Morcha yes to hill stand-in – Interlocutor meets CM at Writers’

The Telegraph

Kalimpong/Calcutta, Nov. 30: The Gorkha Janmukti Morcha said any interim administrative arrangement would have to include the Dooars on a day the interlocutor appointed by the Union home ministry to facilitate the fourth round of talks stepped into Writers’ Buildings for the first time.

Lieutenant-General (retired) Vijay Madan, the interlocutor, met the state chief and home secretaries and chief minister Buddhadeb Bhattacharjee to get a grasp of the ongoing problem in the Darjeeling hills.

Up in the hills, the Morcha said it was willing to accept an interim administration in place of the DGHC, but only if the new arrangement meets three of its conditions.

The party’s revelation comes after it was put under the scanner by ABGL president Madan Tamang who alleged that the Morcha was settling for an alternative to the DGHC and scuttling the demand for a separate state. Tamang’s allegation has raised the political discourse to a fever pitch in the hills in the run up to the fourth round of tripartite talks scheduled in Darjeeling on December 21.

Clarifying the party stand, Morcha spokesperson Harka Bahadur Chhetri said the three primary conditions for the interim arrangement were: it must cover the entire Darjeeling district and parts of the Dooars and Terai; it must be time-bound; and it should be more powerful than autonomy granted under the Sixth Schedule.

“Except for the judiciary and law and order, all financial and legislative powers that will enable us to form rules and regulations, should be completely detached from the state government,” he added.

The party, Chhetri said, would use the interim arrangement to secure the geographical boundary of the Gorkha state it has been demanding. The Morcha “map” shows “Gorkhaland” extending from the Mechi river in the west to Sankosh in the east. “Once the DGHC act is repealed, the Siliguri Mahakuma Parishad will also have to be abolished. The entire district will then have to come under the interim arrangement,” he added.
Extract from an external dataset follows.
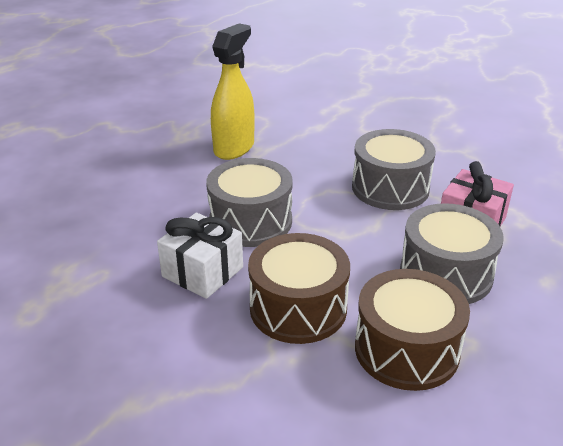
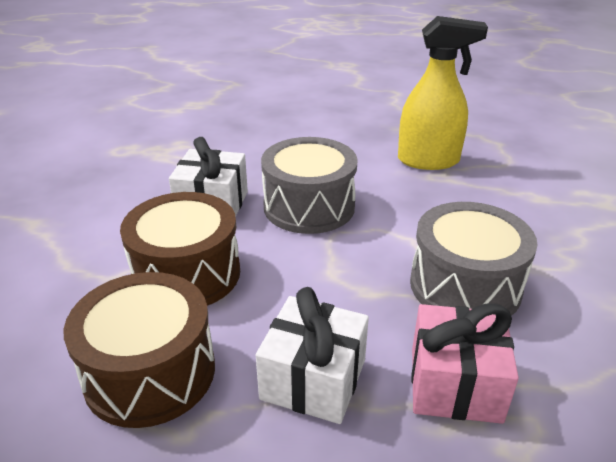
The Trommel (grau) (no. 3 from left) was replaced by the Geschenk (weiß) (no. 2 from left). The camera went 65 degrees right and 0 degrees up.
Chhetri said any interim set-up that does not include these three conditions would remain a non-starter. “However, the interim arrangement will be the least of our focus during the talks. Instead, we will be driving hard on the Gorkhaland issue. People should not fall prey to the falsehood being spread by the stooges of the state government,” he added.

In Calcutta, Madan said he had come to meet senior state officials and the chief minister. “I am a soldier and believe that there is a solution to every problem,” he added.

Asked if the “problem” would be an easy one to tackle, the interlocutor said: “There are areas that are black and white and grey ones as well. We all have to tackle that. Your chief minister is a man of great intellect and a gentleman. The people representing the movement in the hills are also all nice persons.”

Madan will meet governor Gopalkrishna Gandhi tomorrow and visit Darjeeling the next day. “I will submit a report to Delhi on December 4,” he said. Chief secretary Asok Mohan Chakrabarti said he could not comment on his interaction with the interlocutor, as it was a “sensitive” issue.

One thought on “Morcha yes to hill stand-in – Interlocutor meets CM at Writers’

  1. sangay

    MORE POWER = MORE MONEY=MORE POCKET FULL…..BIRDS OF SAME FEATHER FLOCK TOGETHER……WHETHER GNLF OR GJMM ITS THE COMMON MAN WHO HAS TO SUFFER.